SELECTED TEXT:
Chassis 0610 MD-TR is the third example completed of Ferrari’s extremely successful 500 TR. The 500 TR was the first built by Ferrari to comply with the new World Sportscar Championship regulations that required a passenger seat and windshield and was designed by Scaglietti.
This example was sold to a gentleman racer and within a year of owning it he had entered 10 races with two third place finishes and one second place. The car was updated to then-current regulations in 1957, following which it was loaned to a number of privateer racers and took class wins in two races. Its ownership following that time is well documented.
Owing to its rarity and early production number it’s eligible for many of the most exciting and exclusive vintage racing events in the world. Considering how few examples of the 500 TR were built, a final price of €3,717,500 should make this well-bought.
Bugatti announced right off the bat that they would only build 500 examples of the Chiron, so this is already a rare car. Since being delivered new in Germany it’s covered just 1,339 km. More than just a revision of the Veyron, it retained the all-wheel drive system and the 8.0 L W-16 engine, but it was upgraded with larger turbochargers and a titanium exhaust.
All those upgrades translated into a shocking 1,479 horsepower and 1,180 lb-ft of torque, able to propel the car from 0 to 100 km/h in only 2.4 seconds with a top speed limited to 420 km/h. The original owner’s manual, service manual, key, and more accessories are included with the car. The final selling price of €2,817,500 certainly reflects the announcement from Bugatti that there will be no further models with the W-16 engine. This Chiron was well-sold.
This 1967 Ferrari 275 GTB/4 by Scaglietti is one of only 330 that were ever built. It’s a matching-numbers example and was certified by Ferrari Classiche in 2014. This car, chassis 10337, found its first home in Rome but quickly to California.
By 1989 the car was offered for sale with a description that said it was restored by Modena Sports Cars, at which time it was repainted red. In the mid-90s it was purchased in Japan, where it remained with the same family until 2009.
A final price of €2,817,500 shows that the market is still strong for the 275 GTB/4 and will likely remain so for the foreseeable future.
The Ferrari Monza SP1 is a very limited production modern supercar with only 499 roadsters produced. This specific example shows just 26 km since new and is essentially straight from the factory. Part of the Aurora Collection, it was certified by Ferrari Classiche in 2020.
Although the Monza SP1 hasn’t had as much time to grow a fanbase as older Ferraris, the selling price of €2,423,750 shows that the interest is indeed there and this should be considered well-sold.
Ferrari built only 122 examples of the 365 GTS/4 Daytona, significantly fewer than they built of the 365 GTB/4. More than the limited production however, what really sets this apart from most other Ferraris, or really any collector car from 1973 is that it remained with a single owner since it was new.
In all those years the car covered just 3,862 miles and it remains a matching-numbers example. The Spider has always pulled higher prices than the 365 GTB/4 so it’s no surprise to see this sell for much more than its close-top sibling, but the single-owner and very limited mileage mean it was well-sold at €2,311,250.
This 1989 Ferrari F40 was certified by Ferrari Classiche in 2022 and its “Red Book” is included with the car. That is likely a less common feature for later model year cars such as the F40 compared with Ferraris from the 1960s and 1970s, so it ought to add something to the value of this specific F40.

JOB ITEM: Quote the collector-car sales text word for word, from "By 1989 the" up to and including "be considered well-sold.".

SUPPLIED INFORMATION:
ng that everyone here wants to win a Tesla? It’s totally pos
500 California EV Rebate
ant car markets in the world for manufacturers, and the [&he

ANSWER SECTION:
By 1989 the car was offered for sale with a description that said it was restored by Modena Sports Cars, at which time it was repainted red. In the mid-90s it was purchased in Japan, where it remained with the same family until 2009.
A final price of €2,817,500 shows that the market is still strong for the 275 GTB/4 and will likely remain so for the foreseeable future.
The Ferrari Monza SP1 is a very limited production modern supercar with only 499 roadsters produced. This specific example shows just 26 km since new and is essentially straight from the factory. Part of the Aurora Collection, it was certified by Ferrari Classiche in 2020.
Although the Monza SP1 hasn’t had as much time to grow a fanbase as older Ferraris, the selling price of €2,423,750 shows that the interest is indeed there and this should be considered well-sold.